Arguments against the winter recess policy in Yellowknife, Canada are gaining traction with some students and parents. (CBC)
Arguments against the winter recess policy in Yellowknife, Canada are gaining traction with some students and parents. (CBC)

Some children in Yellowknife, the capital city of Canada’s Northwest Territories,  are protesting a school board policy that keeps them indoors for recess when the temperature with the windchill is -30C or below.

This winter, it meant kids in Yellowknife spent most of their breaks indoors because it was so cold.

“I think it should be -40 or -35 at the least,” said Jack Kotaska of the cut-off temperature.

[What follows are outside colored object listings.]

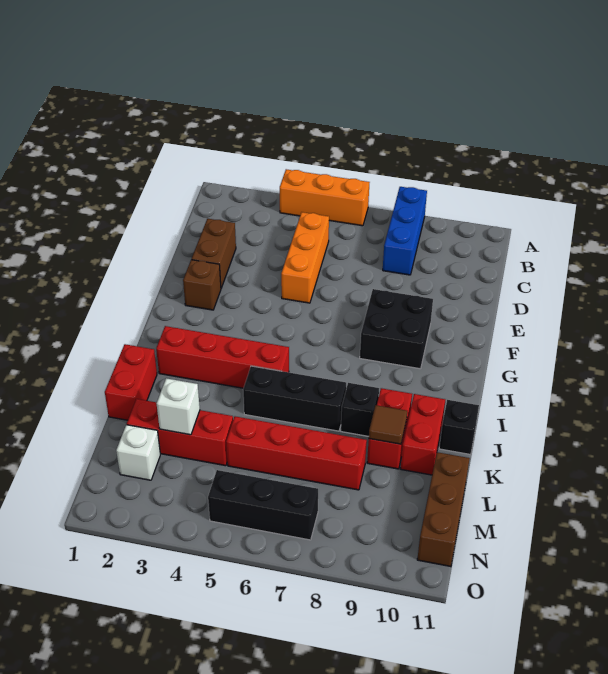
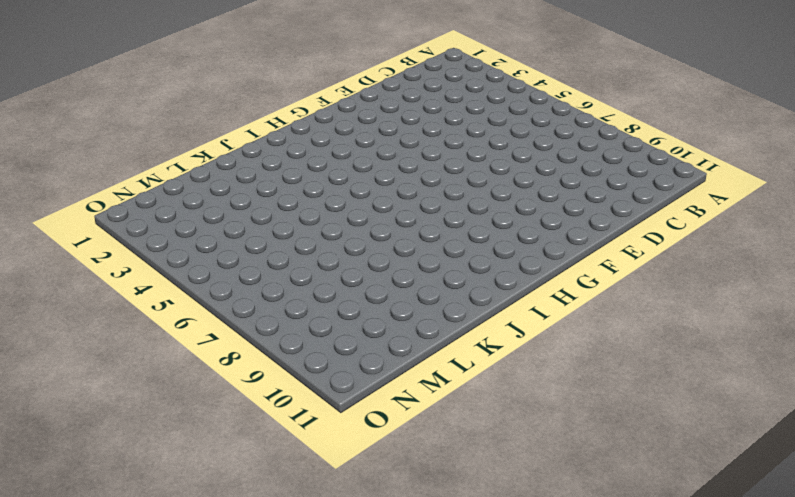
none -> orange brick A4:A6 level 1
none -> blue brick A8:C8 level 1
none -> orange brick C5:E5 level 1

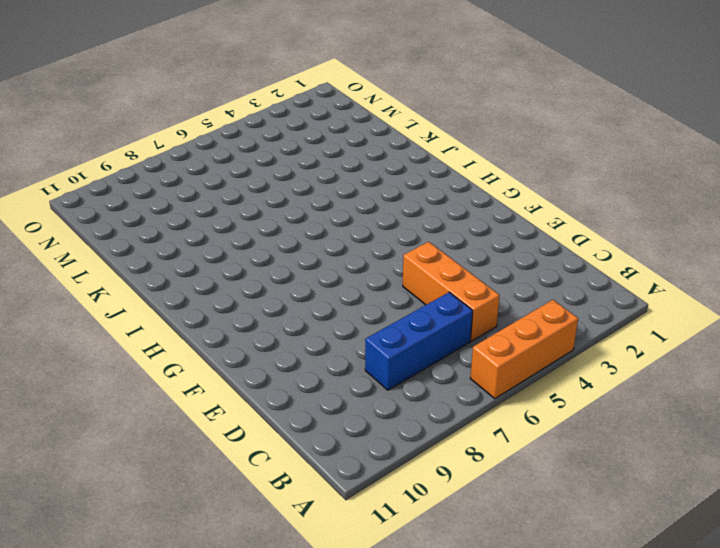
blue brick C6:C8 level 1 -> blue brick A8:C8 level 1
none -> brown brick D2:E2 level 1
none -> brown brick F2 level 1
none -> black brick F8:G9 level 1

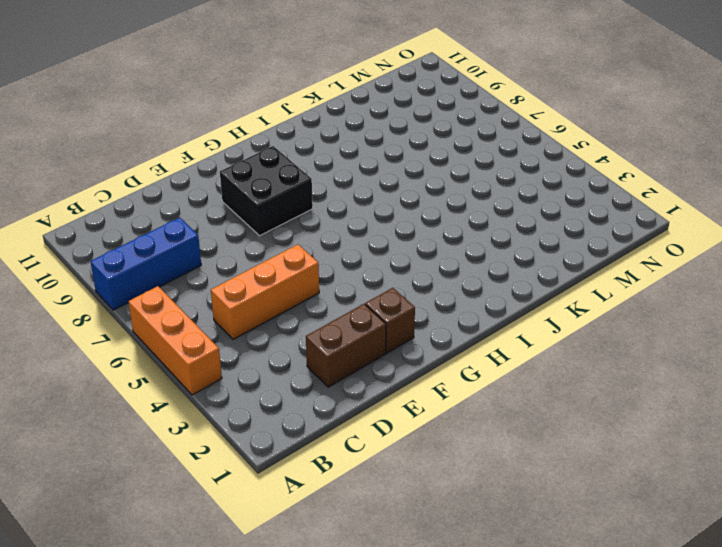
none -> red brick I2:I5 level 1
none -> red brick J1:K1 level 1
none -> black brick J5:J7 level 1

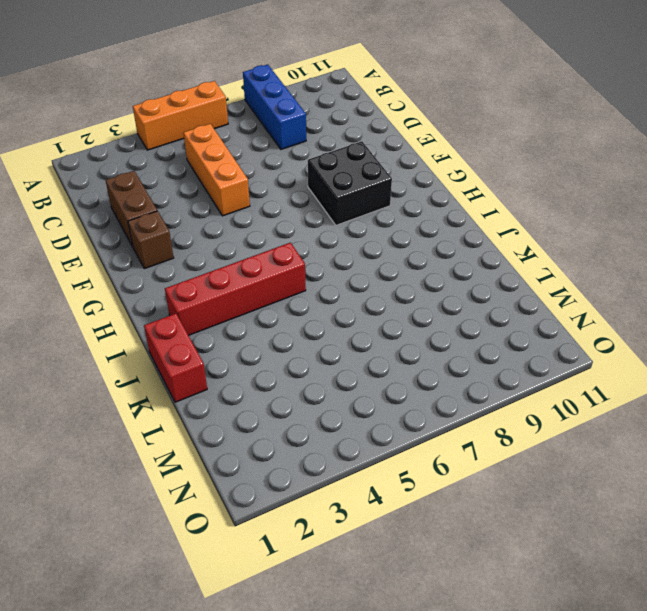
none -> black brick J5:J7 level 1
none -> black brick J8 level 1
none -> red brick J9:K9 level 1

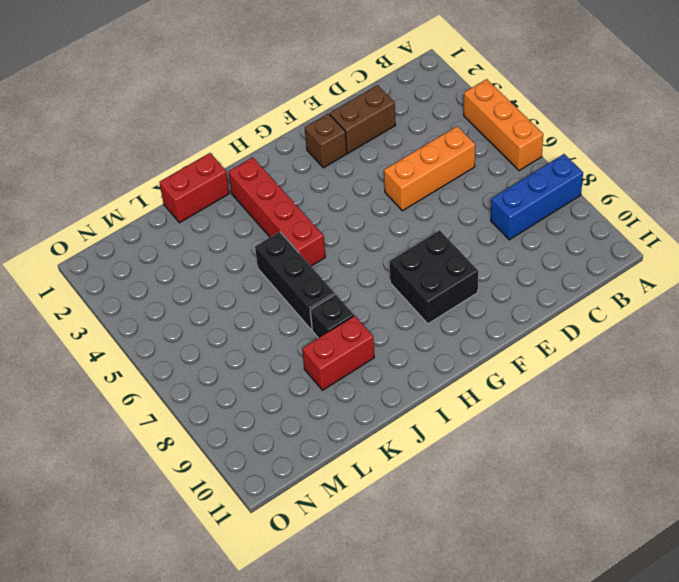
none -> red brick J10:K10 level 1
none -> black brick J11 level 1
none -> red brick L2:L4 level 1

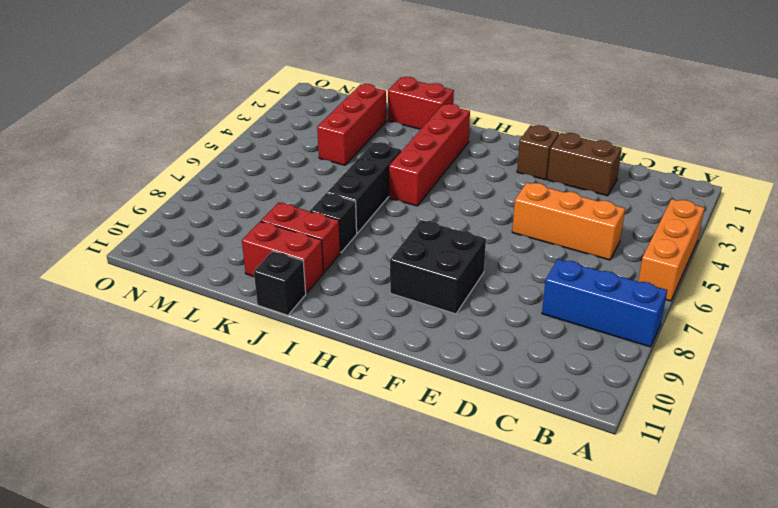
none -> red brick L5:L8 level 1
none -> brown brick L11:N11 level 1
none -> white brick M2 level 1

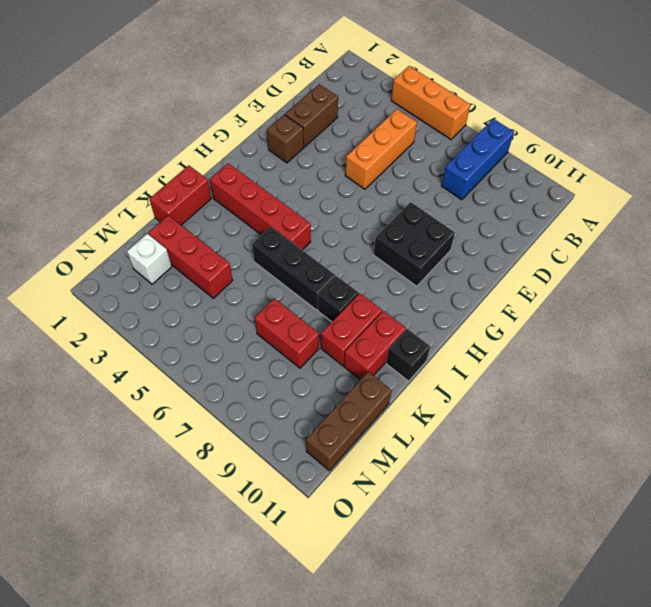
red brick L7:L8 level 1 -> red brick L5:L8 level 1
none -> black brick N5:N7 level 1
none -> brown tile K9 level 2
none -> white brick L3 level 2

Kotaska attends J.H. Sissons school and wrote a letter to the school board asking for the cut-off temperature to be changed.

Kotaska’s mother, Christine Scott, supports her son’s request.

“For January and February, it’s really the only sun exposure our kids get,” she said. “It’s dark when we drop them off and dark when they come home, so that middle time of day is the time they get that bit of sunlight.”

A change in the cut-off temperature would also mean more kids could attend aboriginal cultural camps every year. This year several programs had to be cancelled as it was too cold.

“We have to remember the Dene lived here forever,” said program facilitator Sheila Stewart. “It’s their lifestyle and everyone should have some idea of how people used to live.”

Stewart added she always makes sure kids are dressed properly and offers clothes for those who do not have the proper winter gear.

Metro Huculak, superintendent of Yellowknife Education District No.1, said the board will review the cut-off temperature this fall.

“We hope that we put together a procedure that everybody is comfortable with and will protect our students,” he said. “We will be talking to parents, staff and then will put something in place.”

He said they are also looking at ways to ensure there is extra winter clothing available for kids who come to school unprepared for the weather.